In 1963, civil rights leaders A. Philip Randolph and Bayard Rustin began plans for a march on Washington to protest segregation, the lack of voting rights, and unemployment among African Americans. Randolph and Rustin enlisted the support of all the major civil rights organizations, and the march—on August 28—was a resounding success.

The March on Washington sought to pressure Congress to pass civil rights legislation. Many public officials feared that the march would result in violence and proposed a bill in Congress to prevent it. Despite predictions of trouble, an interracial crowd of over 250,000 gathered and listened to speakers without any violence.

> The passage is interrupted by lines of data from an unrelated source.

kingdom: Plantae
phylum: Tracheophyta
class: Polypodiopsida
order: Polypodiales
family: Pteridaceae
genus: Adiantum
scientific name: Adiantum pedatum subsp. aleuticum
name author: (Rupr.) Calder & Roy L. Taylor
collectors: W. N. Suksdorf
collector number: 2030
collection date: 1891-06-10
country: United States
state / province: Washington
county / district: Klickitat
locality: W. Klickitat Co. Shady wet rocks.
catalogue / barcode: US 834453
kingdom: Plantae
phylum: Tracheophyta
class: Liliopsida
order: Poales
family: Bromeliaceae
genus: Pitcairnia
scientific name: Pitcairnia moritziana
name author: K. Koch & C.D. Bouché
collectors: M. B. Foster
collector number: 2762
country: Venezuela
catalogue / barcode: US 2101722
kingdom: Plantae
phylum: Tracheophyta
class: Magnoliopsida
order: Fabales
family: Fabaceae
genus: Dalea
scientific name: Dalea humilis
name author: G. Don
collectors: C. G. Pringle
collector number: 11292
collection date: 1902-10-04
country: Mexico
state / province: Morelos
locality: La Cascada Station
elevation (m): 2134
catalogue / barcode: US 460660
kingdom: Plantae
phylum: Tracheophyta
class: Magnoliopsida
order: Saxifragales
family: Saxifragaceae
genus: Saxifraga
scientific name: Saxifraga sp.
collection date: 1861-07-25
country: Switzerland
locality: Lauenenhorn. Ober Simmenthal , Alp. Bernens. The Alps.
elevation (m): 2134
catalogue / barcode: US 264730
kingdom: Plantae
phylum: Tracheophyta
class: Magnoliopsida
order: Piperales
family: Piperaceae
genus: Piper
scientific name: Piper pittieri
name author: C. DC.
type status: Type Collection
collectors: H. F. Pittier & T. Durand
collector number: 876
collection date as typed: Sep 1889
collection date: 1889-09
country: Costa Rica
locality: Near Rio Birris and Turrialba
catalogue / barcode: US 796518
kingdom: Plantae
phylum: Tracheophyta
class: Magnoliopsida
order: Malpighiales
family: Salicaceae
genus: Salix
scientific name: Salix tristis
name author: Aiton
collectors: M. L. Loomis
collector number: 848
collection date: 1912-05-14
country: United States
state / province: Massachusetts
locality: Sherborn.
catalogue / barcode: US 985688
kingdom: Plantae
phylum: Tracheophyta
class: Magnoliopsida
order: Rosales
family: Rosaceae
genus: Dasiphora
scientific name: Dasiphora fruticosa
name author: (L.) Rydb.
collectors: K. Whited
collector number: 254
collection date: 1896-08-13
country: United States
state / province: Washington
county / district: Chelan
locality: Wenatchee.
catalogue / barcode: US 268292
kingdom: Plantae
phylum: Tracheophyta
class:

The demonstration was not organized as an isolated episode in history but was a culmination of events that led to its need and conception. Decades prior to the march, the nation experienced periods of court cases and protests for justice that were often met with reprisals of heightened discrimination, terror, and violence. In the years leading to the march, from Brown v. Board of Education in 1954, to the dogs and hoses of Birmingham in 1963, the nation, as well as the lives and future of children, were at risk. Americans rallied around the guarantees of the Constitution, however, to defend its promise of equal rights and protections for every American.  

Most often remembered for Dr. Martin Luther King, Jr.’s “I Have a Dream” speech, the March on Washington was organized around more than a dream or vision. As King made clear throughout his address, the movement converged on Washington with a set of legislative demands and strategies. While marking the 100th anniversary of the Emancipation Proclamation, the March on Washington for Jobs and Freedom also recognized that one hundred years after slavery’s abolition, African Americans still were not free. Under a system of racial apartheid, Black Americans were subject to discrimination and violence that was not being brought to justice. The march addressed such inequities with demands for civil rights laws and protections that would desegregate public accommodations and end discrimination in housing, education, employment, and voting, while enforcing the Constitutional virtue of “liberty and justice for all.”